Summary

Microsoft Bing Visual Search, a powerful tool that allows users to find content using photographs as queries, has been significantly optimized with the help of NVIDIA accelerated libraries. This collaboration resulted in a 5.13x speedup and substantial cost savings, enhancing the system’s throughput and reducing energy usage. This article delves into the details of this optimization process and its benefits.

Microsoft Bing Visual Search operates on billions of images across the web, making performance critical. The core of this capability is Microsoft’s TuringMM visual embedding model, which maps images and text into a shared high-dimensional space. The original implementation used ONNXRuntime with CUDA Execution Provider for GPU acceleration but faced bottlenecks in image decoding and preprocessing.

The Role of NVIDIA Accelerated Libraries

NVIDIA TensorRT, CV-CUDA, and nvImageCodec were introduced to improve both image decoding and model inference speeds. TensorRT, with its advanced optimizations like reduced precision and layer fusion, significantly enhanced deep learning inference on NVIDIA GPUs. CV-CUDA accelerated image preprocessing operations, while nvImageCodec handled image decoding, supporting batch decoding and maintaining compatibility across various formats.

Optimizing the Visual Embeddings Model Pipeline

The collaboration between NVIDIA and Microsoft Bing Visual Search teams identified several optimization opportunities. The use of TensorRT was a key factor, leveraging its support for fused attention layers in transformer architectures. This improved the execution of computationally expensive layers, impacting end-to-end inference performance.

The Impact of NVIDIA Libraries

  • TensorRT: Provided maximum performance and efficiency for deep learning inference, leveraging advanced optimizations.
  • nvImageCodec: Enabled GPU-accelerated image decoding, supporting batch decoding and maintaining compatibility across formats.
  • CV-CUDA: Accelerated image preprocessing operations, optimized for image batches and variable shape image batches.

Results

The introduction of NVIDIA accelerated libraries resulted in a 5.13x speedup and significant TCO reduction. The optimized pipeline fully offloaded the majority of the inference task to the GPU device, allowing for more optimal and faster processing, as well as greater power efficiency.

Technical Details

TensorRT Execution Provider

  • Key Features:
    • Maximum performance and efficiency for deep learning inference.
    • Advanced optimizations like reduced precision and layer fusion.
  • Benefits:
    • Ideal for deployment scenarios where performance, throughput, and low latency are critical.

nvImageCodec

  • Key Features:
    • GPU-accelerated image decoding.
    • Supports batch decoding and maintains compatibility across formats.
  • Benefits:
    • Enables decoding multiple images simultaneously, maximizing GPU efficiency.

CV-CUDA

  • Key Features:
    • GPU-accelerated implementation of common image processing operations.
    • Optimized for image batches and variable shape image batches.
  • Benefits:
    • Accelerates preprocessing of images, exploiting batch parallelization.

The collaboration between NVIDIA and Microsoft Bing Visual Search teams highlights the potential of GPU acceleration in enhancing visual search capabilities. As visual search continues to evolve, the importance of efficient and powerful processing solutions will only grow, making NVIDIA accelerated libraries a crucial component in this field.

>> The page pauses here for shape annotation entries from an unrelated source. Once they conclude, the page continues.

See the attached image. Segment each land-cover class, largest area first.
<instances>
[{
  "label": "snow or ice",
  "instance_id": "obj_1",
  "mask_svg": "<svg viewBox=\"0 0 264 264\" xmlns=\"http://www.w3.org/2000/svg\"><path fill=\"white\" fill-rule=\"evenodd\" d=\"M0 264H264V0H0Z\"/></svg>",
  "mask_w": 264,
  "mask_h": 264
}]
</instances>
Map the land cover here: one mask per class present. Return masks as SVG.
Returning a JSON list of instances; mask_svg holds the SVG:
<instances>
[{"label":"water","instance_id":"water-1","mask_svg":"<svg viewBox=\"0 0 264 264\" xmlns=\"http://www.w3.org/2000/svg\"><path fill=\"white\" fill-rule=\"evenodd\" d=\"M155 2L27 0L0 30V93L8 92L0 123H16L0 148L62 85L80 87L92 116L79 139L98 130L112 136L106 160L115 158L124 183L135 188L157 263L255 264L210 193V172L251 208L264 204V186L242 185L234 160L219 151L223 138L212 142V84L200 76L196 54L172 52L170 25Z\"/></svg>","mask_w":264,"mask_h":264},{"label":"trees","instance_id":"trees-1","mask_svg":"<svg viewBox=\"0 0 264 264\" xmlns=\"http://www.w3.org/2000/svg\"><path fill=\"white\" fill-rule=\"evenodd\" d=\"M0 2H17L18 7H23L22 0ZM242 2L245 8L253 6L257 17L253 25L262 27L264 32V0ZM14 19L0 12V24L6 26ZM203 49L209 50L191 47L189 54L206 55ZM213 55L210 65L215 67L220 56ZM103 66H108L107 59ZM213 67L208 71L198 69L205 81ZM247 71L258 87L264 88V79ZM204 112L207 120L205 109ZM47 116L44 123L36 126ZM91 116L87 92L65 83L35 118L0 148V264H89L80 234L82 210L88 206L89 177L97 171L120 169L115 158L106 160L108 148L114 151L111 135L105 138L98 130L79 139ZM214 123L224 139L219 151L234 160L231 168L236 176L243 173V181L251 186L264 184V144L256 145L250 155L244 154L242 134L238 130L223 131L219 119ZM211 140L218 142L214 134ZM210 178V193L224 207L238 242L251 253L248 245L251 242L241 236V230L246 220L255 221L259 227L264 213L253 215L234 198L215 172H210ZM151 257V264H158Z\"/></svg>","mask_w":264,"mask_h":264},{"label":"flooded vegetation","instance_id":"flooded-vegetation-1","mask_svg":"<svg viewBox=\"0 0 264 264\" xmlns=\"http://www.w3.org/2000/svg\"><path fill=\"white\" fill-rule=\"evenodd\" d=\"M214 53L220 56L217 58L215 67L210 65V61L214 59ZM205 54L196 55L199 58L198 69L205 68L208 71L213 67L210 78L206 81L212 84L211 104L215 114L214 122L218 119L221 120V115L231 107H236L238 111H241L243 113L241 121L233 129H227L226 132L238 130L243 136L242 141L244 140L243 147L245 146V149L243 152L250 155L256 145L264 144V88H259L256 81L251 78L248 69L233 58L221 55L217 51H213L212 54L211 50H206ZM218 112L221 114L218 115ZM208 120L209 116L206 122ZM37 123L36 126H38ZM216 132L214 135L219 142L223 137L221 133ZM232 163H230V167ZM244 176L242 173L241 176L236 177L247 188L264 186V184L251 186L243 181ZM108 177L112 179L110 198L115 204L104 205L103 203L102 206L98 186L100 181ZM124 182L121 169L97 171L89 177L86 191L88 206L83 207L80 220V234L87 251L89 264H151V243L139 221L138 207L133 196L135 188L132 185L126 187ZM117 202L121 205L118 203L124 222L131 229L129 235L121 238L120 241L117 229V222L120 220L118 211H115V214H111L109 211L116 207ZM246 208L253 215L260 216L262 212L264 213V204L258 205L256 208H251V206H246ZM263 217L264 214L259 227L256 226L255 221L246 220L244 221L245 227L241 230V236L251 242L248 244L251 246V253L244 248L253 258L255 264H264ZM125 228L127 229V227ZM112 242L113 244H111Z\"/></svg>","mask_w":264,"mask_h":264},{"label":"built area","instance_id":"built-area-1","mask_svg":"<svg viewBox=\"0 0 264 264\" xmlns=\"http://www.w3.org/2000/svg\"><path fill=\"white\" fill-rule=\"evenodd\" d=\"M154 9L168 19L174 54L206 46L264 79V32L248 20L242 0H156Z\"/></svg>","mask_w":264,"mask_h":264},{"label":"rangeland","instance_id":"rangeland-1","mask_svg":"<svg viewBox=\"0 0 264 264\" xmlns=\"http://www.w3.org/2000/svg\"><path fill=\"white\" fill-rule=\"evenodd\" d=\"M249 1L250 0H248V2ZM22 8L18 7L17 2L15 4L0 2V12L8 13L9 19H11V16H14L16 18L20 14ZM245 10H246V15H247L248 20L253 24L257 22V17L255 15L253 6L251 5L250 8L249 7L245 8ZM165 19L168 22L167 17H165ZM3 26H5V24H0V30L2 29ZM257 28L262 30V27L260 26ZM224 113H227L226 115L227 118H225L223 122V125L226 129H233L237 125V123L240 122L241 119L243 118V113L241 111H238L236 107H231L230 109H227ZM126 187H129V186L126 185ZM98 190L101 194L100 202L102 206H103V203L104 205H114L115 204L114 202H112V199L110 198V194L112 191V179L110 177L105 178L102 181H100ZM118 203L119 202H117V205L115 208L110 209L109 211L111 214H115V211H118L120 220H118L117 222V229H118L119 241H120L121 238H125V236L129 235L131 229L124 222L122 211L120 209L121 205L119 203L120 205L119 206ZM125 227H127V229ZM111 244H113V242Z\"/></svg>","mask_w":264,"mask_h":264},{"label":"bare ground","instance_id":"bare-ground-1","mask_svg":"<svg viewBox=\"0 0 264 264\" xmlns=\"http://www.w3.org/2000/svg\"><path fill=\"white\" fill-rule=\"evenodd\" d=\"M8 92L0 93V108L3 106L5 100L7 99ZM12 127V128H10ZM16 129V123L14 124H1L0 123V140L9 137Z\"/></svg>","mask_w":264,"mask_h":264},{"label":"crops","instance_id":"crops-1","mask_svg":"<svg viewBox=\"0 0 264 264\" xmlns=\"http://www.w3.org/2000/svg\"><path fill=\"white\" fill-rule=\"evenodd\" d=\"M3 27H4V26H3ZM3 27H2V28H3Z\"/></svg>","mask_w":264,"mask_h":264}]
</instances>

Table: Comparison of Original and Optimized Pipelines

Feature Original Pipeline Optimized Pipeline
GPU Acceleration ONNXRuntime with CUDA Execution Provider NVIDIA TensorRT, CV-CUDA, and nvImageCodec
Image Decoding Limited by software decoding Accelerated with nvImageCodec
Image Preprocessing Limited by OpenCV Accelerated with CV-CUDA
Performance Improvement - 5.13x speedup
TCO Reduction - Significant reduction

The Power of Collaboration

The partnership between NVIDIA and Microsoft Bing Visual Search teams demonstrates the power of collaboration in achieving significant performance improvements. By leveraging NVIDIA accelerated libraries, Microsoft Bing Visual Search was able to enhance its capabilities, providing faster and more efficient visual search experiences for users.

Conclusion

NVIDIA accelerated libraries, including TensorRT, CV-CUDA, and nvImageCodec, significantly optimized Microsoft Bing Visual Search. This optimization not only enhanced the system’s throughput but also reduced energy usage and processing times, demonstrating the critical role of GPU acceleration in large-scale visual search applications.